De arbovrijstelling in de werkkostenregeling (WKR) is aangepast met verwijzing naar artikel 44 van de Arbeidsomstandighedenwet.
De Uitvoeringsregeling loonbelasting 2011 bevat met ingang van 1 januari 2022 een verwijzing naar artikel 44 van de Arbeidsomstandighedenwet, waardoor arbeidsomstandighedenvoorzieningen (arbovoorzieningen) nog slechts zijn vrijgesteld voor zover de kosten direct samenhangen met verplichtingen van de werkgever op grond van de Arbeidsomstandighedenwet.

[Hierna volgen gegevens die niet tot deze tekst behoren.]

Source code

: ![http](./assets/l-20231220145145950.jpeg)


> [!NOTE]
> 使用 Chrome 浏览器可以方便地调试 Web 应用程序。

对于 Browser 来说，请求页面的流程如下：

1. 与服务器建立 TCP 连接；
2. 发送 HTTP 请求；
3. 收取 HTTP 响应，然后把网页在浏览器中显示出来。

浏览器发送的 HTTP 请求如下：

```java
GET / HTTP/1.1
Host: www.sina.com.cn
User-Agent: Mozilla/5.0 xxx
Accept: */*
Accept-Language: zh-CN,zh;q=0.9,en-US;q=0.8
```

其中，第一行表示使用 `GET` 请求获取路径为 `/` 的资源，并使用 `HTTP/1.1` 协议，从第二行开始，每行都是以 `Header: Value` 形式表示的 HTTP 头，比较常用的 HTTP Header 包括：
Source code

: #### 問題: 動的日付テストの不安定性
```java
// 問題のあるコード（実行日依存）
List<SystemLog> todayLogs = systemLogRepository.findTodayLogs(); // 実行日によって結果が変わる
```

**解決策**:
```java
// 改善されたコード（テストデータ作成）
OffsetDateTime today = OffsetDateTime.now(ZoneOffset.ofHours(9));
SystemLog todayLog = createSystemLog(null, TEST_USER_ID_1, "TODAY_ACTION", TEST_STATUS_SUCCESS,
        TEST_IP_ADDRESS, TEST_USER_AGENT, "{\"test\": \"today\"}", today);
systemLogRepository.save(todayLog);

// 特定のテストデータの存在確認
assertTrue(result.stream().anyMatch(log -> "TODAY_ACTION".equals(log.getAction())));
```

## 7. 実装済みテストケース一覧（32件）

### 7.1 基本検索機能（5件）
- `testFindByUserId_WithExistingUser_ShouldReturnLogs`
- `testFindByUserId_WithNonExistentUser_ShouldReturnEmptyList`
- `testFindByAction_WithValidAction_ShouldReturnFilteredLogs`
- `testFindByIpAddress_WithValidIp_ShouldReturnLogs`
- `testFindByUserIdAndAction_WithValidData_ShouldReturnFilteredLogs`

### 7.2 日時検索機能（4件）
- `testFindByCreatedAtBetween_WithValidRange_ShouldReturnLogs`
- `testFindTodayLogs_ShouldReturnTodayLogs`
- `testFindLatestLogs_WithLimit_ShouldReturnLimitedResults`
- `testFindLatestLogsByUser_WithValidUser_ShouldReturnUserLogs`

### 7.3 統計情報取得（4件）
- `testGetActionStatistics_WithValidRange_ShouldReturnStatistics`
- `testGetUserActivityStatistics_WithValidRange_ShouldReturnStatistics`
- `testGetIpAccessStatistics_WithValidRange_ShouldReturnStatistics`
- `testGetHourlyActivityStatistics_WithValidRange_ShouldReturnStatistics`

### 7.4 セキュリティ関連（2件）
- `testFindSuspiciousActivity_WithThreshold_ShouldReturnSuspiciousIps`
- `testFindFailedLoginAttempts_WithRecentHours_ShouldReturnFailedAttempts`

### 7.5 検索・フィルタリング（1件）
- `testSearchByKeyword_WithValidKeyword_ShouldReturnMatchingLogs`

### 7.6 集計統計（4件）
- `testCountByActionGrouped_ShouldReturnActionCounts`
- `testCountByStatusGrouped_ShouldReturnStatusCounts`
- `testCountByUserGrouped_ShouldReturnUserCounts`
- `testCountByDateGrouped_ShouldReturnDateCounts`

In de Uitvoeringsregeling loonbelasting 2011 staat nu het volgende:
‘Artikel 8.4a. Gericht vrijgestelde vergoedingen en verstrekkingen van voorzieningen op de werkplek
1 Tot de voorzieningen, bedoeld in artikel 31a, tweede lid, onderdeel h, van de wet, behoren, ingeval deze geheel of gedeeltelijk op de werkplek gebruikt of verbruikt worden:
a. voorzieningen voor zover die direct samenhangen met verplichtingen van de inhoudingsplichtige op grond van het bepaalde bij of krachtens de Arbeidsomstandighedenwet, met inachtneming van artikel 44 van die wet;‘
Gevolgen
Werkgevers kunnen sinds 1 januari 2022 niet langer gebruik maken van de arbeidsomstandighedenvrijstelling (’arbovrijstelling’) voor zover de kosten van een voorziening onvoldoende verband houden met verplichte arbovoorzieningen.
Tot 1 januari 2022 was het mogelijk om de kosten, verband houdend met in het arbeidsomstandighedenbeleid van de werkgever opgenomen, niet-verplichte arbovoorzieningen, onbelast te verstrekken.

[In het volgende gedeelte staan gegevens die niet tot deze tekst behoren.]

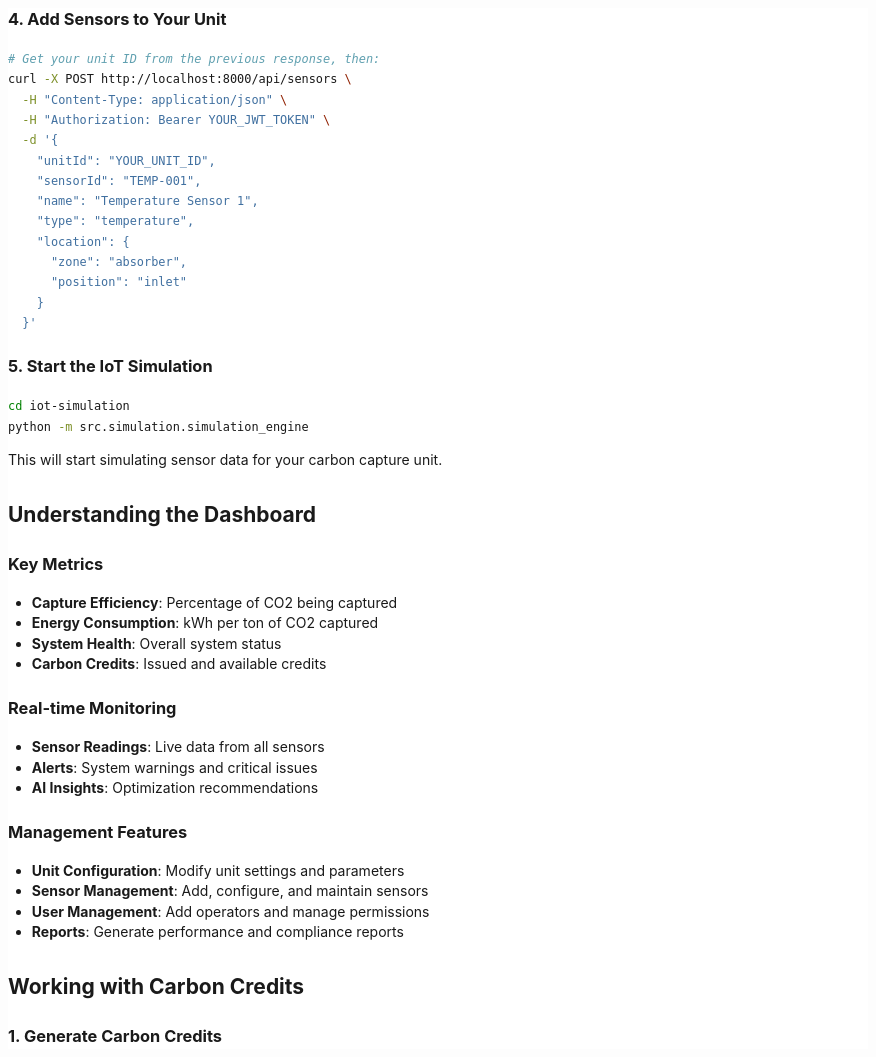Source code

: ### 4. Add Sensors to Your Unit

```bash
# Get your unit ID from the previous response, then:
curl -X POST http://localhost:8000/api/sensors \
  -H "Content-Type: application/json" \
  -H "Authorization: Bearer YOUR_JWT_TOKEN" \
  -d '{
    "unitId": "YOUR_UNIT_ID",
    "sensorId": "TEMP-001",
    "name": "Temperature Sensor 1",
    "type": "temperature",
    "location": {
      "zone": "absorber",
      "position": "inlet"
    }
  }'
```

### 5. Start the IoT Simulation

```bash
cd iot-simulation
python -m src.simulation.simulation_engine
```

This will start simulating sensor data for your carbon capture unit.

## Understanding the Dashboard

### Key Metrics
- **Capture Efficiency**: Percentage of CO2 being captured
- **Energy Consumption**: kWh per ton of CO2 captured
- **System Health**: Overall system status
- **Carbon Credits**: Issued and available credits

### Real-time Monitoring
- **Sensor Readings**: Live data from all sensors
- **Alerts**: System warnings and critical issues
- **AI Insights**: Optimization recommendations

### Management Features
- **Unit Configuration**: Modify unit settings and parameters
- **Sensor Management**: Add, configure, and maintain sensors
- **User Management**: Add operators and manage permissions
- **Reports**: Generate performance and compliance reports

## Working with Carbon Credits

### 1. Generate Carbon Credits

Stoelmassage niet meer gericht vrijgesteld
Door deze beperking is de vrijstelling niet meer van toepassing op bijvoorbeeld het generiek verstrekken van gezondheidschecks, stoelmassages, de stoppen-met-rokencursus of sportieve activiteiten.
Verplichte arbovoorzieningen zijn bijvoorbeeld een ergonomisch verantwoorde bureaustoel, een voetenbankje voor beeldschermwerk en een beeldschermbril.